2014-05-28 Thread Miklos Szeredi
On Mon, May 26, 2014 at 10:56:42AM +0900, J. R. Okajima wrote:

> 
> Here are some comments.

Thanks for the review.

> 
> - I have no objection about the 0:0 char-dev whiteout, but you don't
>   have to have the inode for each whiteout. The hardlink is better.
>   In this version, you have  now. How about creating a "base"
>   whiteout under workdir at the mount-time? Maybe it is possible by
>   user-space "mount.overlayfs" or kernel-space. When the whiteout meets
>   EMLINK, create a non-hardlink for that target synchronously and
>   re-create the "base" asynchronously.

The reason I don't do this is complexity.  If ever this becomes a problem, then
we could add hardlinked whiteouts in the future.

> 
> - Is /work always visible to users? If a user accidentally
>   removes it or its children, then some operations will fail. And he
>   cannot recover it anymore. I know it cannot easily happen since its
>   mode is 0. But I am afraid it will be a source of troubles. For
>   example, find(1) or "ls -R /overlayfs" will almost always fail.

Perfect solution would be an invisible temp directory.  This needs filesystem
support, but perhaps not so difficult.  Again could be done later without
backward compatibility issues.

****************************************

TASKS TO CARRY OUT
[A] List each user-space command or program named in the overlayfs review thread.
[B] Pick up the overlayfs review thread after its final sentence and carry it on.

****************************************

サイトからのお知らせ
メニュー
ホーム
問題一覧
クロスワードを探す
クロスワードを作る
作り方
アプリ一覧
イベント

****************************************

OUTPUTS FOR THE TASKS
[A]
- mount.overlayfs
- find(1)
- ls, given as "ls -R /overlayfs"

[B]
> 
> - If I remember correctly, the length of the dir mutex is held time has
>   been pointed out. This version has still a long mutex held time, a whole
>   copy-up operation includeing lookup, create, copy filedata, copy
>   xattr/attr, and then rename. How about unlock the dir before copying
>   filedata and re-lock and confirm after copying attr?

Possibly doable, but again this would add complexity and I'd rather leave it
until somebody complains.

> 
> - When two processes copy-up a similar dir hierarcy, for example
>   /dirA/dirB/fileC and /dirA/dirB/dirC/fileD, may a race condition
>   happen? Two processes begin copying-up dirA, first processA succeeds
>   it and second processB fails and returns EIO?

No, we check the state with the parent lock held and skip the copy up if sombody
else won the race.

> 
> - All copy-up operations will be serialized due to  lock.

Yes.  Trivially fixable by creating a separate dir for each temp file.

> 
> - In fstat(2) for a dir, is nlink set to 1 even it is removed?

Probably.  I think right fix is to check if dentry is hashed and set nlink to
zero otherwise.  Will look into it.

> 
> - In readdir, it lookup or getattr to determine whether the found char
>   dev entry is a whiteout or not. I know a char dev is not so many, so
>   this overhead won't be large. But if its name represented "I am a
>   whiteout", then the extra lookup or getattr would be unnecessary.

At the cost of namespace issues.  I wouldn't consider that a good trade.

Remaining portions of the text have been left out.